Evet, Divan-ı Harb-i Örfi müdafaası hak, hukuk, hürriyet, meşveret, adalet, ve meşrutiyet dersidir. Üstad Bediüzzaman hazretleri, bu müdafaayı neşrederken şunları söylemektedir: “O nutku şimdi neşrediyorum ki; ta ki meşrutiyeti lekeden, ehl-i şeriatı me’yusiyetten ve ehl-i asrı tarih nazarında cehil ve cünundan ve hakikati evham ve şüpheden kurtarayım.” (Tarihçe-i Hayat, 99.) Benzer bir ifadesi de: “İstikbalde gelecek nefret ve tahkirden sakınmak için yazdığı, yani “tuh o asrın gayretsiz adamlarına!” denildiği zaman yüzümüze tükrükleri gelmemek için veyahut silmek için yazılmıştır” (Mektubat, s. 728.) şeklindedir.


31 Mart hadisesi, ülkemizdeki hürriyete ve hürriyetperverlere yapılan darbeler serisinin ilkidir. O dönemin Demokratları olan “Ahrarlar, en büyük darbeyi 31 Mart hadisesinde darbeci İttihadçılar tarafından kurulan Divan-ı Harp Mahkemesinde yedi. Müstebid mahkeme, İttihad-ı Muhammedi Cemiyeti üyeleriyle birlikte Ahrarların da çoğunu darağacına gönderdi. Geri kalanlarını da çeşitli cezalara çarptırarak, onları siyaseten çalışamaz bir hale getirdi.” (Ahrarlar ve Demokrat Misyon, Yeni Asya Neşriyat, s.86.)


Aynı şekilde aynı siyasi zihniyet 27 Mayıs, 12 Mart, 12 Eylül ve 28 Şubat darbeleri de Ahraraların devamı olan DP, AP ve DYP’ye yapıldı. Hedefinde Demokratlar ve İttihad-ı Muhammedi’nin devamı oan Nurcular vardı.


Bediüzzaman bunu şöyle ifade eder:

“Ben 31 Mart hâdisesinde şuna yakın bir hal gördüm. Zira İslâmiyet’in meşrutiyetperver ve hamiyetli fedaileri, cevher-i hayat makamında bildikleri nimet-i meşrutiyeti şeriata tatbik edip, ehl-i hükûmeti adalet namazında kıbleye irşad ve nam-ı mukaddes şeriatı meşrutiyet kuvvetiyle i’lâ ve meşrutiyeti şeriat kuvvetiyle ibka ve bütün seyyiat-ı sâbıkayı, muhalefet-i şeriat üzerine ilka etmek için bazı telkinatta ve teferruatın tatbikatında bulundular.
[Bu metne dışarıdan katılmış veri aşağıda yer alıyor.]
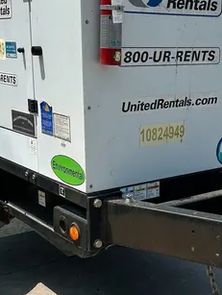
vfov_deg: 31.1
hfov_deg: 23.6
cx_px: 151
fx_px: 529
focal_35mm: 62
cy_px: 173
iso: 50
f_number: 1.5
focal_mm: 5.7
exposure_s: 1/5882
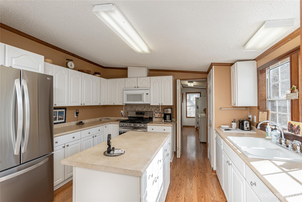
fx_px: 143
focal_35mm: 17
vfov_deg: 70.5
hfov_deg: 93.3
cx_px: 151
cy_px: 101
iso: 320
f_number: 8
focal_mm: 17
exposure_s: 1/200
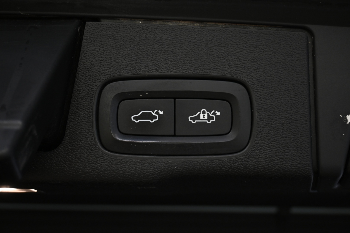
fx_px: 474
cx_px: 175
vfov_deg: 27.7
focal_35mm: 49
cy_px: 116
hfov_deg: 40.5
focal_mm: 32.5
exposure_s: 1/50
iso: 640
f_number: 5
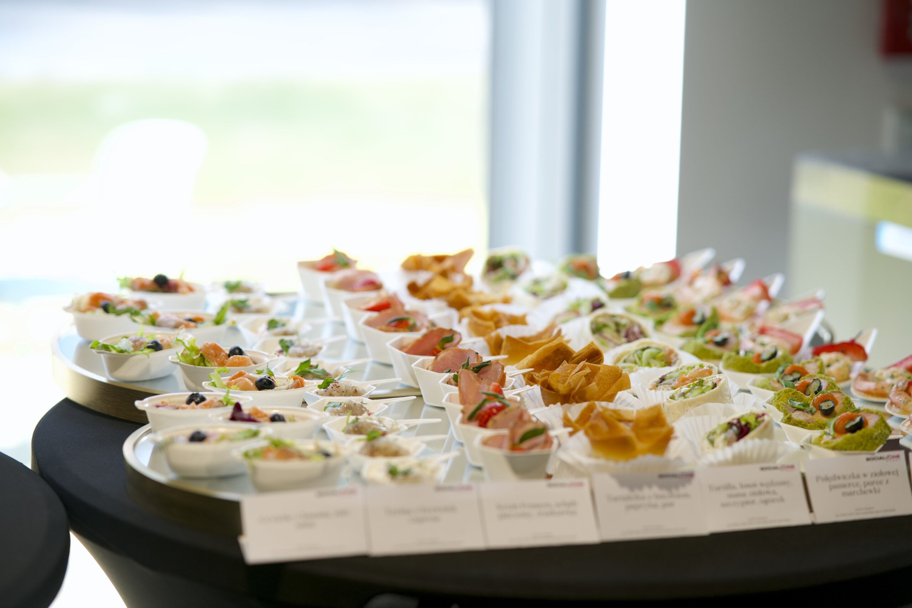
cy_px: 304
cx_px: 456
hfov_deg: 23.9
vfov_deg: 16.1
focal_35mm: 85
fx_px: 2153
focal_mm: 85
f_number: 2.2
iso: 400
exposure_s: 1/250
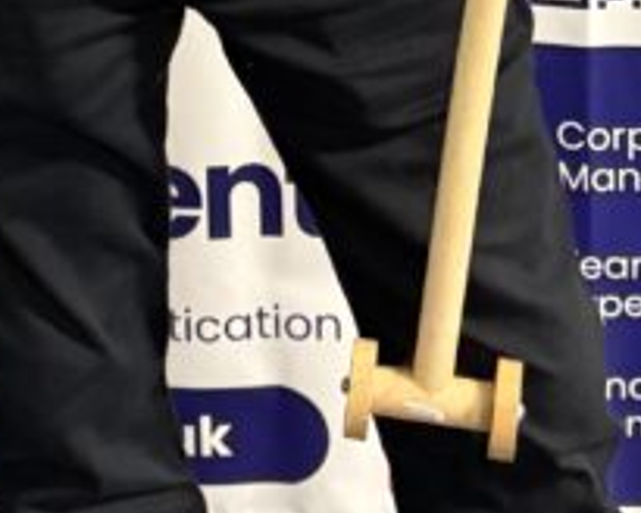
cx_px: 253
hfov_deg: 16.4
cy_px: -513
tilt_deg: -10.8
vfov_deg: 11.8
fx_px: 2220
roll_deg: +1.8
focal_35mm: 117
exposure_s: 1/50
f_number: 1.78
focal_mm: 6.76
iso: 640
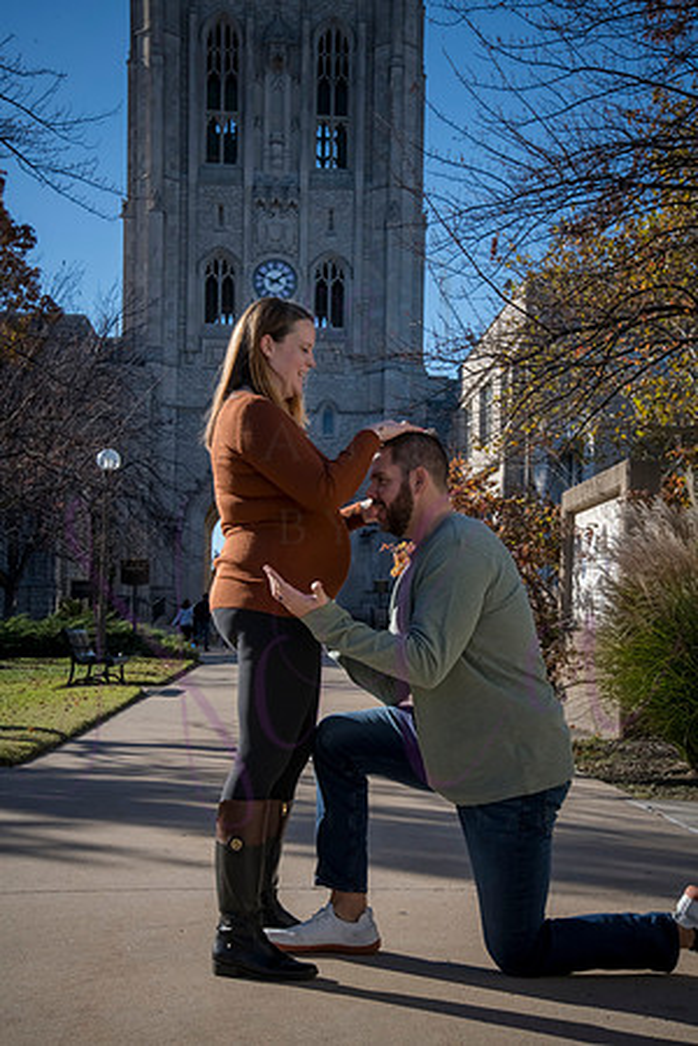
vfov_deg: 38.2
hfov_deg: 26.0
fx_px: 1512
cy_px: 523
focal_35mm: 52
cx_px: 349
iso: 640
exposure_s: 1/160
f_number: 20
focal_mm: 52
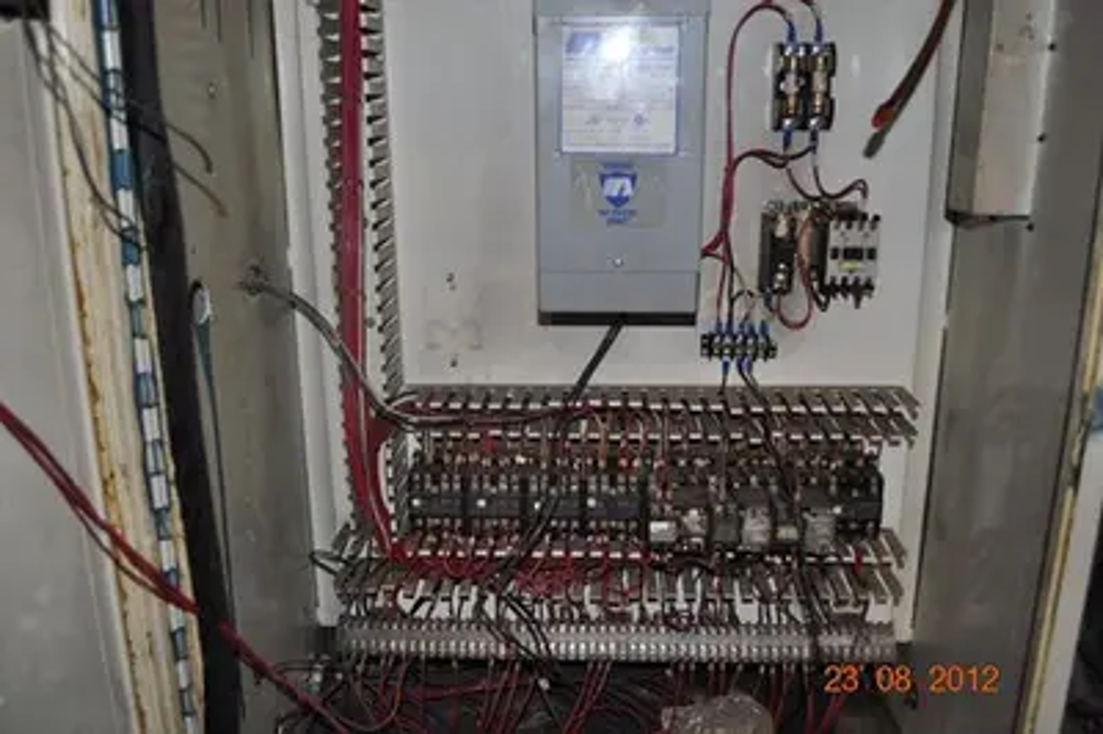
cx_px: 552
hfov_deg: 62.0
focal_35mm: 30
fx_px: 918
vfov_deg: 43.5
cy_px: 367
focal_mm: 20
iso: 640
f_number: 3.8
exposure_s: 1/60
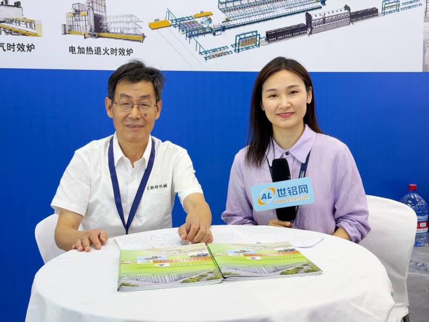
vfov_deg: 30.3
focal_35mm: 48
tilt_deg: -6.6
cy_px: 161
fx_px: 595
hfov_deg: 39.7
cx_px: 214
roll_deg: +1.7
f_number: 1.78
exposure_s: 1/100
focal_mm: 6.76
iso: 50
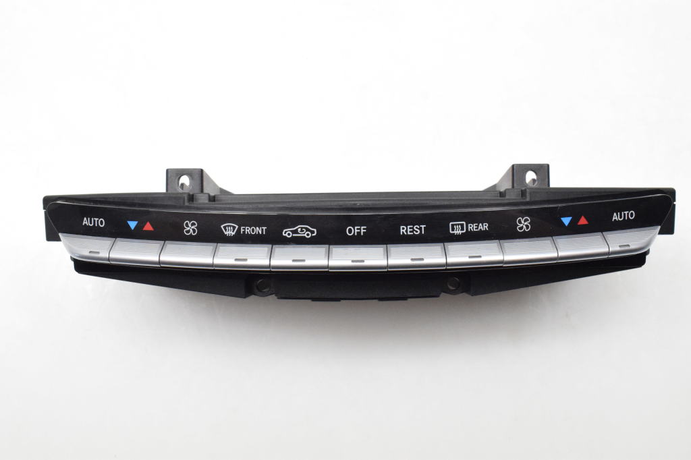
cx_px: 346
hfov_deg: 51.3
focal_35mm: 38
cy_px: 230
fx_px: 720
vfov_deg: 35.5
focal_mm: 25
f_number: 11
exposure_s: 1/500
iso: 6400
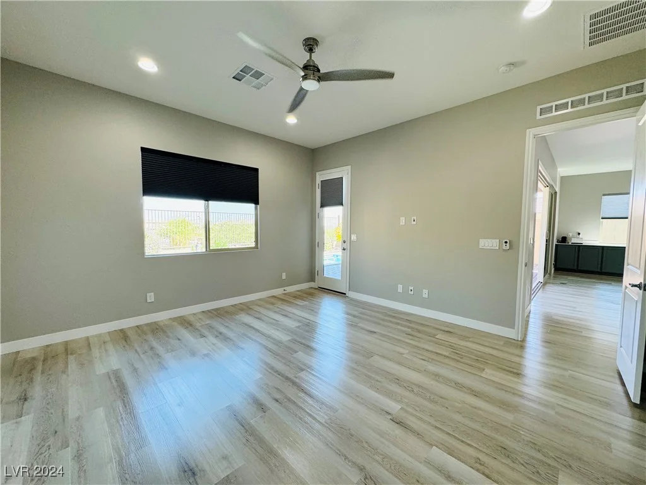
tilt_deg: -4.3
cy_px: 242
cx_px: 323
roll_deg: -0.7
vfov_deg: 85.7
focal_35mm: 14
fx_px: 261
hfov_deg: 102.1
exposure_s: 1/120
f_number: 2.2
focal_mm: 2.22
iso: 160
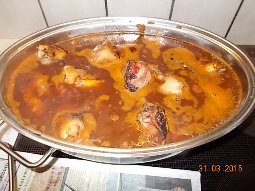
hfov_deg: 67.3
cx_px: 128
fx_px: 192
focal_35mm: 26
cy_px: 96
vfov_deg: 53.1
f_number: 3.2
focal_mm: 4.6
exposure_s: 1/25
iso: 200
Sonra, sağını solundan fark etmeyenler, hâşâ şeriatı istibdada müsaid zannederek, tuti kuşları taklidi gibi ‘Şeriat isteriz!’ demekle, hakikî maksad ortada anlaşılmaz oldu. Zaten plânlar serilmişti. İşte o zaman yalan olarak hamiyet maskesini takınan bazı herifler, o ism-i mukaddese tecavüz ettiler. İşte cây-ı ibret bir nokta-i siyah! Gitme, dikkat et. Âlîhimmet olanlar, o hâdisede sükût ettiler. Garazkâr cerideler, hakikî hürriyetin sadâsını susturdular. Meşrutiyet pek az adamların üstüne münhasır kaldı. Fedakârları da dağıldılar” (Tarihçe-i Hayat, s. 133.)
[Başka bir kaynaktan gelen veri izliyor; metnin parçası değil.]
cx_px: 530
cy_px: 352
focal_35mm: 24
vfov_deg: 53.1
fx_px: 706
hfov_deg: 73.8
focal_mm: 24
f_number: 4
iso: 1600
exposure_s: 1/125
Bediüzzaman’ın cinayet (!) dediği ve kendisini suçladıkları meseleler Divan-ı Harb-i Örfî’de de TC Mahkemelerinde de aynı suçlamalar idi. “Cemiyet kurmak” “İrtica” “Şeriat istemek” “siyasete karışmak” ve “devleti yıkmaya çalışmak” idi. Bediüzzaman “Madem ben bu vatanın evladıyım. Bu vatana hizmet etmek benim için farzdır” (Emirdağ Lahikası, Afyon Emniyet Müdürlüğüne, s.93.) diyen bir vatanperverdir. Bu sebeple diyor ki:


“Medar-ı iftiharım olan mehasinim, şimdi günah sayılıyor” (Tarihçe-i Hayat, 99.) demektedir. “Beşinci Şua” da siyasi bir amaçla yazılmış değil, “Bu zamanda akide-i avam-ı mü’minin vikaye ve şübehattan muhafaza için yazılmıştır.” (Şualar, 902.) ve Beşinci Şua, “Umumun ve bilhassa ehl-i ilmin imanlarını tashih edip kurtarıyor.” (Kastamonu Lahikası, s.62.) Bediüzzaman bu risale ile Peygamberimizin (asm) ahir zamana ait hadiselerle ilgili verdiği gaybî haberlerin doğruluğunu ispat ettiği gibi çıktığını da ispat ederek peygamberimizin (asm) istikbale dair mucizelerini ortaya koyarak nübüvvetini ispat etmektedir. Özellikle Bediüzzaman “Avrupa’nın insaniyetperver maskesi altında vahşi reislerinin sağır kulakları çınlasın!.. Ve bu vicdansız gaddarları bize musallat eden o insafsız zalimlerin görmeyen gözlerine sokulsun! Ve bu asırda, yüz bin cihette ‘Yaşasın Cehennem’ dedirten mimsiz medeniyetperestlerin başlarına” hem de “milletin mukadderatıyla, keyfî istibdat ile oynayan firavun-meşreb komitenin başlarına vurulmak için yazılmış bir arzuhaldir.” (Mektubat, s.728.) demektedir.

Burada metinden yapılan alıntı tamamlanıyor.